Define a variable and set it to a default value if something goes wrong during definition

I have the following code in my build.gradle
Contents in version.properties are:
buildVersion=1.2.3
Value of $v variable during the Gradle build is coming as: 1.2.3
Value of $artifactoryVersion variable in JENKINS build is coming as: 1.2.3.1, 1.2.3.2, 1.2.3.x ... and so on where the 4th digit is Jenkins BUILD_NUMBER available to gradle build script during Jenkins build.
BUT, when I'm running this build.gradle on my desktop where I dont have BUILD_NUMBER variable available or set in my ENVIRONMENT variables, I get an error saying trim() can't work on null. (as there's no BUILD_NUMBER for Desktop/local build).
I'm trying to find a way i.e.
What should I code in my script so that if BUILD_NUMBER is not available, then instead of gradle build processing failing for an error, it'd set jenkinsBuild = "0" (hard coded) otherwise, pick what it gets during Jenkins build.
For ex: in Bash, we set a variable var1=${BUILD_NUMBER:-"0"} which will set var1 to a valid Jenkins BUILD number if it's available and set to a value, otherwise if it's NULL, then var1 = "0".
I DON'T want to have each developer/user set this BUILD_NUMBER in some property file. All I want is, if this variable doesn't exist, then the code should put "0" in jenkinsBuilds variable and doesn't error out during desktop builds.

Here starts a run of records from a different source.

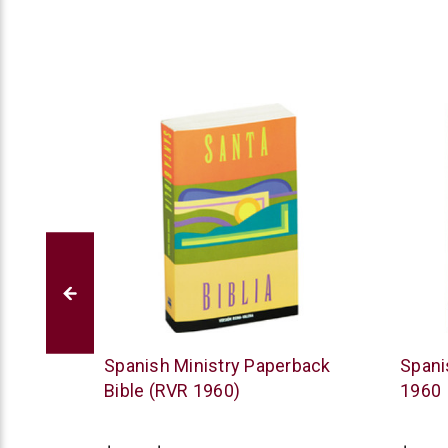
American
Vida
 (RVR
Spanish Ministry Paperback
Spani
Bible
Bible (RVR 1960)
1960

I know during Jenkins build, it's working fine.
// Build Script
def fname = new File( 'version.properties' )
Properties props = new Properties()
props.load( new FileInputStream( fname ) )
def v = props.get( 'buildVersion' )
def env = System.getenv()
def jenkinsBuild = env['BUILD_NUMBER'].trim()

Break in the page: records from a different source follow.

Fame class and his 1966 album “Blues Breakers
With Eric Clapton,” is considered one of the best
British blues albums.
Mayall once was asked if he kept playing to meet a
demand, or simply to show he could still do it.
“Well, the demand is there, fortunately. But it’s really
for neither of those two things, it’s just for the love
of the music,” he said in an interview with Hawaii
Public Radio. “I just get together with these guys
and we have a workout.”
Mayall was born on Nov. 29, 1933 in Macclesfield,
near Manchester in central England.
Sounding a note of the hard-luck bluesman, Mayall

if( jenkinsBuild.length() > 0 ) {
artifactoryVersion = "$v.$jenkinsBuild"
}
All you need is some regular Java/Groovy code:
def jenkinsBuild = System.getenv("BUILD_NUMBER") ?: "0"
The code above uses Groovy's "elvis" operator, and is a shorthand for the following code, which uses Java's ternary operator:
def buildNumber = System.getenv("BUILD_NUMBER")

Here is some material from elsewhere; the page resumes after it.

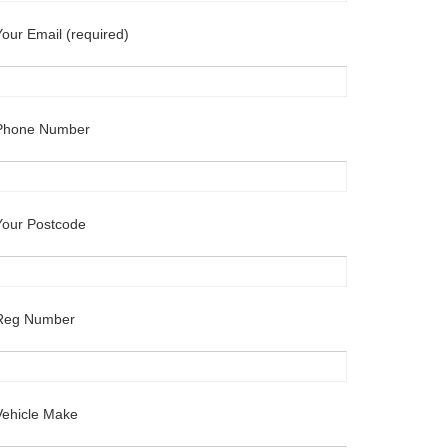
Your Email (required)
Phone Number
Your Postcode
Reg Number
Vehicle Make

def jenkinsBuild = buildNumber != null ? buildNumber : "0"
Here's the answer to using a Java plain object (JDK8):
public class Sample {
private String region;
private String fruit;
public Sample() {
region = System.getenv().getOrDefault("REGION", null);
fruit = System.getenv().getOrDefault("FRUIT", "apple");
}
}
With the Env-Inject plugin you can get and set build parameters.
For example, under "Inject environment variables to the build process", add a Groovy script such as:
def paramsMap = [:]
def build = Thread.currentThread().executable
def my_var = build.getEnvVars()["MY_PARAM"]
if (!my_var) paramsMap.put("MY_PARAM", "default value")
// Return parameters map
out.println("Injecting parameters:\n" + paramsMap)
return paramsMap